迷うための時間

NHKの朝ドラ『おかえりモネ』を観ています。

と言っても、土曜日のダイジェスト版ですが。

先週、がんに関する話題が出て来て、最初は「またかよ」とうんざりしていたのですが、よく見られるようなステレオタイプな描き方ではなく、共感できる内容になっていました。

 

テレビでがんやその他の難病が取り上げられるときに最も嫌なのは、悲劇に仕立てるための道具として安易に使われる場合です。

そういう時は、直ちにチャンネルを変えるようにしています。

 

その次に嫌なのは、「清く正しい」患者が描かれている場合です。

たとえ「清く正しい」とは言えない人物だとしても、病との向き合い方は「清く正しい」ものであったりするので、葛藤を抱えながら闘病している患者やその家族にとっては、辟易してしまうことも少なくないのではないでしょうか。

少なくとも私たち夫婦はそうです。

 

私が朝ドラに求めているのは、「がん患者に寄り添ってくれる」ことではなく、「がんのことを忘れさせてくれる」ことなので、正直言って今回も積極的に肯定しているわけではないのですが、先に挙げた嫌な取り上げ方ではなかったので、消極的にではありますが肯定しています。

 

共感できたのは2点です。

 

その1つは、「一日でも長く生きたいって思う日もあれば、もう終わりにしたいって思う日もある。
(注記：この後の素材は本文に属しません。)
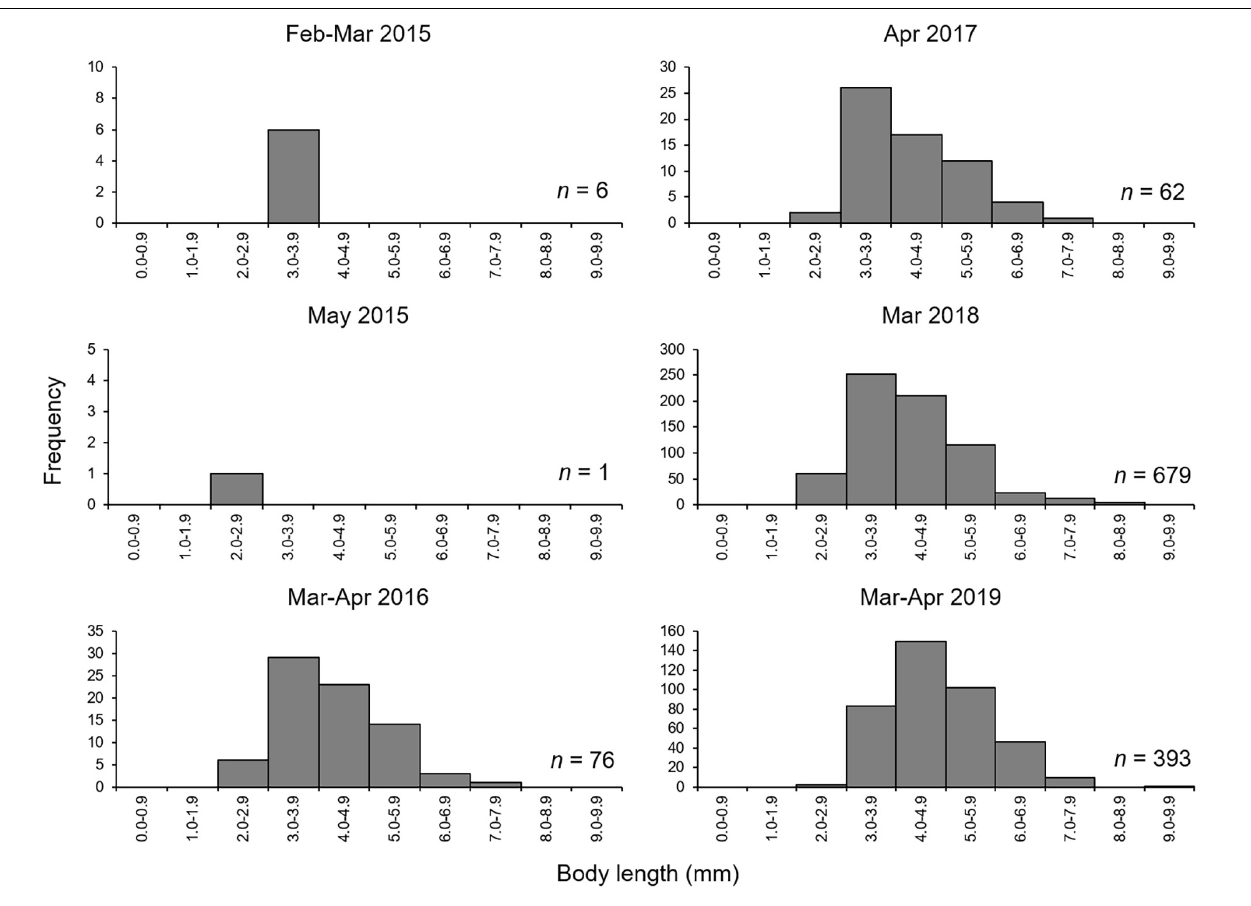
FIGURE 4 | Body length compositions of Scomber spp. larvae from 2015 to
当然です」という台詞。

 

うちの妻もよく心が変わります。

ドラマでは「もしそんなふうに毎日考えが変わってしまうなら」という台詞が続いていましたが、妻の場合はもう少し長いスパンで変わります。

 

現在の治療のサイクルである3週間のうち、副作用が辛い初めの1週間は弱気になって、「もう終わりにしたい」と口にすることがあります。
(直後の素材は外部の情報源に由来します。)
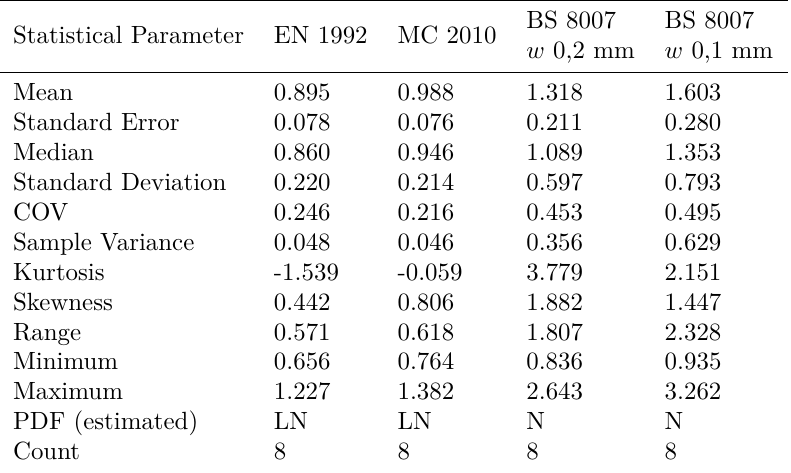
Table 3. Model uncertainty statistical parameters for long-term tension cracking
そういう言葉を聞くと、どんな言葉をかければ良いのか、困ってしまいますが、「そんなこと言わないで・・・」と静かに励ますようにしています。

 

副作用が抜けてからの1週間は前向きになり、私を安心させてくれますが、その後に続く1週間は、治療が近付いてくる不安から再びネガティブになってしまいます。

 

つまり、前向きなのは3分の1の期間だけなのですが、その時の姿が本来の妻なのだと信じて、それ以外の期間は妻の後ろ向きな言葉に過敏に反応しないように心がけています。

 

先に引用した台詞には、次のような台詞が続きます。

「もしそんなふうに毎日考えが変わってしまうなら、結論を先延ばしにできる治療を続けておきませんか。積極治療っていうのは、明確な目標を掲げた前向きな治療のことばかりを言うんじゃないと僕は思うんです。迷う時間を作るための治療だと思いたいです」という言葉。

 

よく取り上げられるがん患者の態度は、「明確な目標を掲げた前向きな治療」であると言えるでしょう。
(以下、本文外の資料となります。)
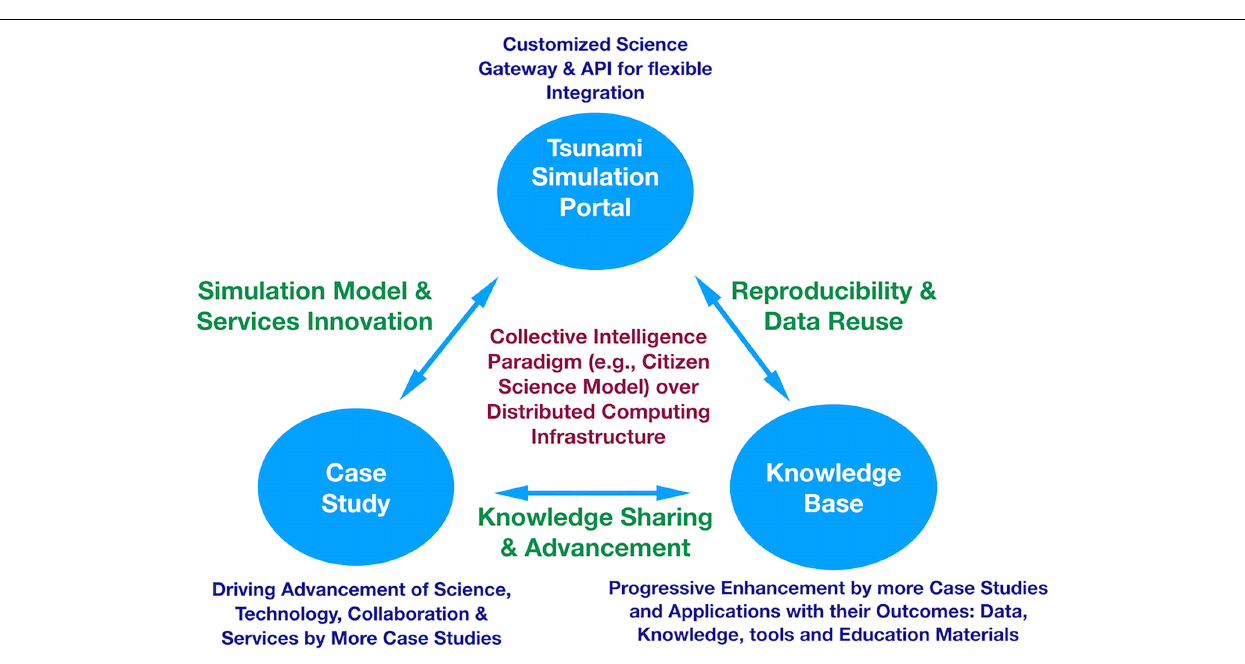
FIGURE 8 | Framework integrating the deeper understanding approach and the citizen science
それは多くの人の感動を誘うのかもしれませんが、私にとっては「感動ポルノ」の一種ではないかと思えるのです。*1

 

「迷う時間を作るための治療」というのは、「清く正しい」治療とは言えないかもしれません。

でも、なかなか前向きになれずに日々葛藤しているがん患者も必ずいるはずです。

 

今回のドラマの作者は、もしかしたら身近にそのような人がいるのか、それともしっかりと調べた結果なのか、あるいは想像力の賜物なのかは分かりませんが、いずれにしろ、よくある安易ながん患者の描き方とは違って感じられました。

 

そう言うわけで、いつもはがんや難病の話が出てくると視聴を止めることが多いのですが、もう少し続けて観てみようと思います。

 

まあ、本当は病気の話はあまり出さないでもらいたいのですけどね。